By Rebekah Kebede, Photos By Marlon James
Jun 21, 2017
Outside her ground-floor apartment in Kingston, hairstylist Jody Cooper sits on the bright blue bench that serves as her makeshift salon. The 22-year-old native Jamaican is flipping through photographs of herself—there she is a few years ago in a studded monokini, with strawberry blonde hair and blue eyeshadow, her skin several shades lighter than it is now.
Cooper doesn't remember making a conscious choice to bleach her skin. Growing up, everyone around her was doing it—her school friends, her mom, her aunt. So she did it too. For nine years, she rubbed creams on her face and body, covering up with tights and long sleeves that she believed would make the bleach work better. Her goal was to transform into what Jamaicans call a "browning": a lighter-skinned black person.
As a browning, Cooper turned heads. "It's nice when the guys call after you saying, 'Browning!' and you know you born black," she says, laughing. She loved the attention; she loved fooling people into thinking she was someone a little bit different.

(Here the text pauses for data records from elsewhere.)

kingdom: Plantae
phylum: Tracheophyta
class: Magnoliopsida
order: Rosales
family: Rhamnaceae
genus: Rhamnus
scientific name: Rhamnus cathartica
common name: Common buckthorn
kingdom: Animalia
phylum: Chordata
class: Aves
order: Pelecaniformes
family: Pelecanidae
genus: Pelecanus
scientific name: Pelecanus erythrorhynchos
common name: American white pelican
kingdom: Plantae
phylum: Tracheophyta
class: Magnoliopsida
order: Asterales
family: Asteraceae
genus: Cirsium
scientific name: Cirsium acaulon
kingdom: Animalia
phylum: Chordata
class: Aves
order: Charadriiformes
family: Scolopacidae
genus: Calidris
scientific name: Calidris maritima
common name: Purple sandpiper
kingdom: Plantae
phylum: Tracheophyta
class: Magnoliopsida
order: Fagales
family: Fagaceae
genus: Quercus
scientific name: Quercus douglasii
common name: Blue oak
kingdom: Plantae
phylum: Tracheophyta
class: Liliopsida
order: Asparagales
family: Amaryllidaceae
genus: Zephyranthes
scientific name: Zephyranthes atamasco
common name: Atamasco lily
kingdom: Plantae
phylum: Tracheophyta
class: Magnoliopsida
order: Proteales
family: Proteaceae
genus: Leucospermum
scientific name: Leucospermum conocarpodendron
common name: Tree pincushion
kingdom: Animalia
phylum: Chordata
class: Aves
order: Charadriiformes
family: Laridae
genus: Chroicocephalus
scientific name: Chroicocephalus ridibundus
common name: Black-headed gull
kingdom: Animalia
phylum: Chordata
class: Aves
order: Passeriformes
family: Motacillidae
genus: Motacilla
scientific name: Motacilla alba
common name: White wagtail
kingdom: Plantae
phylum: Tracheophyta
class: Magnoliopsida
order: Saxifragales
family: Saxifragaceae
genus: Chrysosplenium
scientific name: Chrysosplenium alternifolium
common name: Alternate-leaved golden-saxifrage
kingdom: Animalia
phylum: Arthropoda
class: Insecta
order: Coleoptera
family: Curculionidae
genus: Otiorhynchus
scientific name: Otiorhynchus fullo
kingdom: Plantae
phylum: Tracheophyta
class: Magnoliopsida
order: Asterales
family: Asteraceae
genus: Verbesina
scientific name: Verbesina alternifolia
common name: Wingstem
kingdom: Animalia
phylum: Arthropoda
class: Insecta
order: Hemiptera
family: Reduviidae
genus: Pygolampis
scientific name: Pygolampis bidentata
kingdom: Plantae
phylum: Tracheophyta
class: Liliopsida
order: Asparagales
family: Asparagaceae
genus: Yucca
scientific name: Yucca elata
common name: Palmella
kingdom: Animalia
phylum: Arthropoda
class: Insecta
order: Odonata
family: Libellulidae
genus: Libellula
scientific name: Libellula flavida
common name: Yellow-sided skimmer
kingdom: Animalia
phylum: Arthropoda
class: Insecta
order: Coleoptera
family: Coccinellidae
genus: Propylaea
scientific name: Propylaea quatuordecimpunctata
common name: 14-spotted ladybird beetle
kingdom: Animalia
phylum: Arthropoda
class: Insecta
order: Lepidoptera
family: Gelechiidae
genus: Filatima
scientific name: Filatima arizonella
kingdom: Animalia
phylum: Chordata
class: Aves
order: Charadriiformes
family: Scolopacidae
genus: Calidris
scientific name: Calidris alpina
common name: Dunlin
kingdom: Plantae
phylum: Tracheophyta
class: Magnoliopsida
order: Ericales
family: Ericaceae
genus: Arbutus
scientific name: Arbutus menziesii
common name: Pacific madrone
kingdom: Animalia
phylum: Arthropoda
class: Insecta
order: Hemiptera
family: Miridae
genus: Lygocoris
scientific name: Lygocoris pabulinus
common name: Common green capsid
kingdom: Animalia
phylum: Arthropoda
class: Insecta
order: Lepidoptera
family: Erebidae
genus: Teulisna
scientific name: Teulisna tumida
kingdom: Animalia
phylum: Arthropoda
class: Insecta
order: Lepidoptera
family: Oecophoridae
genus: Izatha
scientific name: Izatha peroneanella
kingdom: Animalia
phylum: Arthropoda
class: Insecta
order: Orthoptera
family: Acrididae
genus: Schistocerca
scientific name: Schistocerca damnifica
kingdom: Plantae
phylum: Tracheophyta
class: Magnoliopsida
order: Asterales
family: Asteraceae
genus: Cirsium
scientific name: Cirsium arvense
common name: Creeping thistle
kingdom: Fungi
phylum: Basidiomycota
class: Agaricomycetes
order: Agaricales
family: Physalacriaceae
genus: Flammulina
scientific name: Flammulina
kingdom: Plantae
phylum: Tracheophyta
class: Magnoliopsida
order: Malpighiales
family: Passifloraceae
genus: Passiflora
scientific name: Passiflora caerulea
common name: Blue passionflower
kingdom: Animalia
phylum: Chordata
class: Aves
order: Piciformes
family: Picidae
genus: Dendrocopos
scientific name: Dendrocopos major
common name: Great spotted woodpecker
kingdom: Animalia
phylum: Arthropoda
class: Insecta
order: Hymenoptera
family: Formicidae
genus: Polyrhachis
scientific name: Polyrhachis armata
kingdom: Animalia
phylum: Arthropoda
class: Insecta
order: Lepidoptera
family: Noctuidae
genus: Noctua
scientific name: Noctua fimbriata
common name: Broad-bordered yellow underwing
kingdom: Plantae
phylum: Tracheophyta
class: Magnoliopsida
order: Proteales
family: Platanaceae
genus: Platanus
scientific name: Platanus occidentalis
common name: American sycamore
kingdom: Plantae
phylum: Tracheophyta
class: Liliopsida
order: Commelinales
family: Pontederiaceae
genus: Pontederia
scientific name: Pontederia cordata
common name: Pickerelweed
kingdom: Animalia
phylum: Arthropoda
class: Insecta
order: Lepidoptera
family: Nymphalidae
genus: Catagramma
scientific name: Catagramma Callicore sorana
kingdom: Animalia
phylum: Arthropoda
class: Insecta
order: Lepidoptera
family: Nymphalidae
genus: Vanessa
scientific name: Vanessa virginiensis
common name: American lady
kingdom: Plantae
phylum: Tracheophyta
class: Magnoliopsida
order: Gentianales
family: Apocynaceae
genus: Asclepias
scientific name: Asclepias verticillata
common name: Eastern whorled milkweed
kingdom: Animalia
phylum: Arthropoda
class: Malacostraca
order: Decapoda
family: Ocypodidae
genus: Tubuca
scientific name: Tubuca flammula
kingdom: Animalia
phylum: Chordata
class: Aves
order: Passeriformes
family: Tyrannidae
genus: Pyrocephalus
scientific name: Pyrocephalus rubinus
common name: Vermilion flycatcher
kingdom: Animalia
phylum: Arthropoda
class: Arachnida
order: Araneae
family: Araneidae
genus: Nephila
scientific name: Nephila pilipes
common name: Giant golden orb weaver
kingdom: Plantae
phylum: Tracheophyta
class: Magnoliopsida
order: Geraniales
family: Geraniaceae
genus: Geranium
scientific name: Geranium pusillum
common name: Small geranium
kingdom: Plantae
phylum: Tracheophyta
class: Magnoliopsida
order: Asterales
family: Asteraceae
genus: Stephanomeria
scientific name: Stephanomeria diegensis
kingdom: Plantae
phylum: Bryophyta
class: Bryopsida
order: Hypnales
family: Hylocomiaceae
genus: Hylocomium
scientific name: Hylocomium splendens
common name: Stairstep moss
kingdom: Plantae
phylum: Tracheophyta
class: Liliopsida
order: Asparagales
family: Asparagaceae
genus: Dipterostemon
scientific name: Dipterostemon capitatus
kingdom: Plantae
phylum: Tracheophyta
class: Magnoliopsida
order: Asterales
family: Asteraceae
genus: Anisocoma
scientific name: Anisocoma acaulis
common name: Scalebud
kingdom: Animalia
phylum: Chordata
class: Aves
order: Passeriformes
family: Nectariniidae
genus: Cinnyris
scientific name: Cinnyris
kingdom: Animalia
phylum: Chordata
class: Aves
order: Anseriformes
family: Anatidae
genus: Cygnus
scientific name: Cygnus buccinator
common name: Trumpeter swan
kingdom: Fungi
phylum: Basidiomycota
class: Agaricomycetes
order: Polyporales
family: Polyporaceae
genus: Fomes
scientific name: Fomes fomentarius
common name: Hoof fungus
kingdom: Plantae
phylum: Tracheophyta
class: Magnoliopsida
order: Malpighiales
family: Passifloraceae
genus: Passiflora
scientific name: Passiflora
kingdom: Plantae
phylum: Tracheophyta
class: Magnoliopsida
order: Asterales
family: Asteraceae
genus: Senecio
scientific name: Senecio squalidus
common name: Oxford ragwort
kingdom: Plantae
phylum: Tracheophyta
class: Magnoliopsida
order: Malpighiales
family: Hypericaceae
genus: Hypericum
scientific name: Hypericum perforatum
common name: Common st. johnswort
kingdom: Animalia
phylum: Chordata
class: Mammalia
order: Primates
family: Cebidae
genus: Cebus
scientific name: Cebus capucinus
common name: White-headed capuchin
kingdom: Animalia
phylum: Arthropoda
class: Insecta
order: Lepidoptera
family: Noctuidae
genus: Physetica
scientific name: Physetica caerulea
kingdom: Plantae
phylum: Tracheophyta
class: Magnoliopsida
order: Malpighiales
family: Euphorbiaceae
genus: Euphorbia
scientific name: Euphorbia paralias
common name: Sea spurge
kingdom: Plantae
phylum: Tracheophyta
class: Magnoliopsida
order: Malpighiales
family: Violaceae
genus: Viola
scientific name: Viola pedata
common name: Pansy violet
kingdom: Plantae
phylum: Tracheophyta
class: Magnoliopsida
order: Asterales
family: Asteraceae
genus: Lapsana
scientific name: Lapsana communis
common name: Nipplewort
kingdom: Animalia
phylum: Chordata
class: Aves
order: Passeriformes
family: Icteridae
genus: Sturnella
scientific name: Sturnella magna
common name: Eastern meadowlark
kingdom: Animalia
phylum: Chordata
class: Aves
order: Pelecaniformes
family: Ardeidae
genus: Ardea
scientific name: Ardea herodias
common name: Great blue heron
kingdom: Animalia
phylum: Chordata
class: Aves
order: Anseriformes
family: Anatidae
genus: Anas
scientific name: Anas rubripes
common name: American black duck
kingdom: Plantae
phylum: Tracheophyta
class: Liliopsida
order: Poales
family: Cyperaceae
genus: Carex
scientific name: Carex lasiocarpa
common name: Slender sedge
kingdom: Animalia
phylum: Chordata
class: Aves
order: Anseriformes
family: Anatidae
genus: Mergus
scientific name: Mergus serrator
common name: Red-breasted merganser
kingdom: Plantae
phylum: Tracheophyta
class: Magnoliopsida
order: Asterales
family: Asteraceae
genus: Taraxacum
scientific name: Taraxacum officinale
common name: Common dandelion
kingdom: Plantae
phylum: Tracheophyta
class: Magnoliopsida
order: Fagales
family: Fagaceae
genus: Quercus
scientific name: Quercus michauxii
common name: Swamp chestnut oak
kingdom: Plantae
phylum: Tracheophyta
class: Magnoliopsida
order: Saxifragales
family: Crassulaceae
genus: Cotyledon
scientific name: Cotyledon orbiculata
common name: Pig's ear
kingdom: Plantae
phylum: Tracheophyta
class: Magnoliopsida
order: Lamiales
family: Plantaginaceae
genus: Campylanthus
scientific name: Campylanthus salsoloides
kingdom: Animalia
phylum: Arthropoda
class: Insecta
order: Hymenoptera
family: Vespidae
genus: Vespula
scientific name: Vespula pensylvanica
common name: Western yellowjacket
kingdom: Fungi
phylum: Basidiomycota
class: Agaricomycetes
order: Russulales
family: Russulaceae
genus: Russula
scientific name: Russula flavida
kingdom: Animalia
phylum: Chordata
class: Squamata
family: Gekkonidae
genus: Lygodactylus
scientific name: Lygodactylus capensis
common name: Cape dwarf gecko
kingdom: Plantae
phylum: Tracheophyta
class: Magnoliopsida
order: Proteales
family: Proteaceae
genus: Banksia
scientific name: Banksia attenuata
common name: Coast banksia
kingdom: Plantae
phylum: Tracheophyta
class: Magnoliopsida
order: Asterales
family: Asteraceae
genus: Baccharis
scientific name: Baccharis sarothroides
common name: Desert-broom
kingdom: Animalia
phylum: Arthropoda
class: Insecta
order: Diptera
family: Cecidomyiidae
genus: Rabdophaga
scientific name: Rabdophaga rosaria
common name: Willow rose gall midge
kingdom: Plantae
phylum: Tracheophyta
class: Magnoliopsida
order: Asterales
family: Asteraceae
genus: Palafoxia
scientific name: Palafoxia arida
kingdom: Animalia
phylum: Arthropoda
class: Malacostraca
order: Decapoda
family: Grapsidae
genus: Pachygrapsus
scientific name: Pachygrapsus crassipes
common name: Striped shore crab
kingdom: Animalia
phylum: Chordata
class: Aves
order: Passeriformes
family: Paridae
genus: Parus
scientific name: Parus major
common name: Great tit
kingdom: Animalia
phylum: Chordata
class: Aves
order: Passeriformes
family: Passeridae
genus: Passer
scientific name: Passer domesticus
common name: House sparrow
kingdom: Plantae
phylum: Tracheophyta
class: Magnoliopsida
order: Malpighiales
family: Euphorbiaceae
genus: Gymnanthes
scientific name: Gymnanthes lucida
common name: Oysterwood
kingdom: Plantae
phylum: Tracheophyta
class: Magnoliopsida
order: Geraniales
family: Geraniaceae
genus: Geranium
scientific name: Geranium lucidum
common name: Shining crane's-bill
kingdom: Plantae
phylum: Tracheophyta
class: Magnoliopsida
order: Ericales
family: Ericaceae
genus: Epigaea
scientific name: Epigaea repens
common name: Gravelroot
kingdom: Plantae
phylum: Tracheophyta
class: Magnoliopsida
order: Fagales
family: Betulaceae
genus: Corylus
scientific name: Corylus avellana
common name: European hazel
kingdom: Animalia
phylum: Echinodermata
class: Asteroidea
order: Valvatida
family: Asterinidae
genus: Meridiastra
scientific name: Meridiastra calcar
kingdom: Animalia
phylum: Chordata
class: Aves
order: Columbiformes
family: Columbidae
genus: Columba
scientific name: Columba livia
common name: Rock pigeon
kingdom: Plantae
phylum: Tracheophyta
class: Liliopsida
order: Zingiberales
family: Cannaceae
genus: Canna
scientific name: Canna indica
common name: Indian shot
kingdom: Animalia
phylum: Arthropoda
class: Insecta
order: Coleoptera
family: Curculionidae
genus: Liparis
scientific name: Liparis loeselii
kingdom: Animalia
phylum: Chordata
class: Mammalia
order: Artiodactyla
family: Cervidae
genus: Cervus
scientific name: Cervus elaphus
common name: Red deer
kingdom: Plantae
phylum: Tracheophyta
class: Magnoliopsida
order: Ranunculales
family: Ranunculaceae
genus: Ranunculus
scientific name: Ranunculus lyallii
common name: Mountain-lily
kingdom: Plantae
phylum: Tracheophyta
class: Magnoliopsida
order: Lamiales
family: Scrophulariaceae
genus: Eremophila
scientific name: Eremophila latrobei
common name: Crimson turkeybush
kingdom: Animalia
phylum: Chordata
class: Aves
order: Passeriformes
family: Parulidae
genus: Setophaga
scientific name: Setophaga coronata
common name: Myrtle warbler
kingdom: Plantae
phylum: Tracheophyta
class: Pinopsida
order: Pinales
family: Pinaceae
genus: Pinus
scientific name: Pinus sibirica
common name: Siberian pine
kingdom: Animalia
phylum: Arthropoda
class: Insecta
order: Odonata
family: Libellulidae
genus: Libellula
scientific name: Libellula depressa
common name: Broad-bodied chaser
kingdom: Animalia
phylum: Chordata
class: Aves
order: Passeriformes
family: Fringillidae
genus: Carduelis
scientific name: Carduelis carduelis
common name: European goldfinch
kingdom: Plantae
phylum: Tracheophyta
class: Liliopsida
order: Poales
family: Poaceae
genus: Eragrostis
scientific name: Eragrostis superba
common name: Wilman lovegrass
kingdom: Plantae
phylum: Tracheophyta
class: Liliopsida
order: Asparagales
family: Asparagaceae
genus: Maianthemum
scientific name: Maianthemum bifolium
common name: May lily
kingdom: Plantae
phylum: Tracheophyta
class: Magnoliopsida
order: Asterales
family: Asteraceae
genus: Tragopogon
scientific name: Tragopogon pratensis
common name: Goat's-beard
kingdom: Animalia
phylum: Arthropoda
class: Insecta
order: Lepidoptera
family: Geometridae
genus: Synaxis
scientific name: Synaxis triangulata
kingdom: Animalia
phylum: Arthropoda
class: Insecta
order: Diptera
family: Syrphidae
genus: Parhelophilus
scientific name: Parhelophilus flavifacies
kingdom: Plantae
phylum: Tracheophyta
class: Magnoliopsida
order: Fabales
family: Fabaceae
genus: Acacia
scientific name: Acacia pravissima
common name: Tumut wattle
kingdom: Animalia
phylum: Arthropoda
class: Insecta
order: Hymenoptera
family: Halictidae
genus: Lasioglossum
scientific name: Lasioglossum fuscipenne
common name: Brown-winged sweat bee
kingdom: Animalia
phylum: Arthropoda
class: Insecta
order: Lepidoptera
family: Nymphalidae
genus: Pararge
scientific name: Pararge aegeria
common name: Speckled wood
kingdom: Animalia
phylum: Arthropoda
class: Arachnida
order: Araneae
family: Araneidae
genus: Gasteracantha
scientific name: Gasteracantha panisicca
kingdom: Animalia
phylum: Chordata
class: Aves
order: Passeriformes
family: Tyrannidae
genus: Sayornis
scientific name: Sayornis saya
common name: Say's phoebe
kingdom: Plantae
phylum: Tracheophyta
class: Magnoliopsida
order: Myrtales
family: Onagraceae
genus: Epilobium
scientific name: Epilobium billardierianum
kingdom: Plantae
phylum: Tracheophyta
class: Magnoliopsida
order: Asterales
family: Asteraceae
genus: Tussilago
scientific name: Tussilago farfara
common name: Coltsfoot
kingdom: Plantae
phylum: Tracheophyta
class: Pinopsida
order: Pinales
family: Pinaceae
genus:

Payne Land—where Cooper grew up and still lives to this day—is one of the lower-income neighborhoods in the city, a collection of mid-rise cinder-block apartment buildings at Kingston's southern edge, bordered by the industrial and manufacturing district near the port. Black cultural icons Bob Marley and Marcus Garvey called this neighborhood home, too, but even still, it's light skin that's perceived by many here to be the ideal.